**Data supplied**
____

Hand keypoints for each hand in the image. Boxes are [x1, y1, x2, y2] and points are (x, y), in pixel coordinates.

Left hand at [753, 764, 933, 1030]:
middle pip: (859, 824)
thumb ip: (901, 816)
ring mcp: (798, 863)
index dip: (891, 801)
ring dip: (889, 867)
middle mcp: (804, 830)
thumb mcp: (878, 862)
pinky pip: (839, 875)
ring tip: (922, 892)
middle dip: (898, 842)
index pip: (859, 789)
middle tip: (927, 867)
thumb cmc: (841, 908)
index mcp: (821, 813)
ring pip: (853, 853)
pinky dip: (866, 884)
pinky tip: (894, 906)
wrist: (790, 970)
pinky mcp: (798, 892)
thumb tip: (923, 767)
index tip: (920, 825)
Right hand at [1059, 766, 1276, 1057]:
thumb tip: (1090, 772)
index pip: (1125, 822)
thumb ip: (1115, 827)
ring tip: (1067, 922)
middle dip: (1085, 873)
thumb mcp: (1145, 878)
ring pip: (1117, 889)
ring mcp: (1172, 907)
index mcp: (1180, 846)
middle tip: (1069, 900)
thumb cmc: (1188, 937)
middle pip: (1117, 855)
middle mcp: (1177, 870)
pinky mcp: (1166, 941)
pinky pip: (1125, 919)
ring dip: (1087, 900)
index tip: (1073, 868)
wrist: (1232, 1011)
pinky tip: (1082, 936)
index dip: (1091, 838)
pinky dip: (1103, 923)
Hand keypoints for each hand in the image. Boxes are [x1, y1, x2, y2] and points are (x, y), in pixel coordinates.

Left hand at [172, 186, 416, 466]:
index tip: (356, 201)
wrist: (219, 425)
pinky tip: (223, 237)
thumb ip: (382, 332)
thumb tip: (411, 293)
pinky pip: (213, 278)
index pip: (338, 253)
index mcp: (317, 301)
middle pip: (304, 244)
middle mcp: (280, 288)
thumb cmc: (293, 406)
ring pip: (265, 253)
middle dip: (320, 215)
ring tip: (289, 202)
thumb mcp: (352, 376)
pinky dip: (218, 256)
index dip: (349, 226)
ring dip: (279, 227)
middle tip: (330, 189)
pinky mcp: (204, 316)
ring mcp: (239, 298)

____

**Action item**
Copy the records above exactly, please, but only from the first line through the line containing "pinky pip: (1125, 919)".

**Answer for this exercise**
Hand keypoints for each hand in the image. Boxes are [x1, y1, x2, y2] and points are (x, y), in pixel coordinates.

Left hand at [753, 764, 933, 1030]:
middle pip: (859, 824)
thumb ip: (901, 816)
ring mcp: (798, 863)
index dip: (891, 801)
ring dip: (889, 867)
middle mcp: (804, 830)
thumb mcp: (878, 862)
pinky pip: (839, 875)
ring tip: (922, 892)
middle dip: (898, 842)
index pip: (859, 789)
middle tip: (927, 867)
thumb cmc: (841, 908)
index mcp: (821, 813)
ring pip: (853, 853)
pinky dip: (866, 884)
pinky tip: (894, 906)
wrist: (790, 970)
pinky mcp: (798, 892)
thumb tip: (923, 767)
index tip: (920, 825)
Right hand at [1059, 766, 1276, 1057]:
thumb tip: (1090, 772)
index pip: (1125, 822)
thumb ip: (1115, 827)
ring tip: (1067, 922)
middle dip: (1085, 873)
thumb mcp: (1145, 878)
ring pip: (1117, 889)
ring mcp: (1172, 907)
index mcp: (1180, 846)
middle tip: (1069, 900)
thumb cmc: (1188, 937)
middle pip: (1117, 855)
middle mcp: (1177, 870)
pinky mcp: (1166, 941)
pinky pip: (1125, 919)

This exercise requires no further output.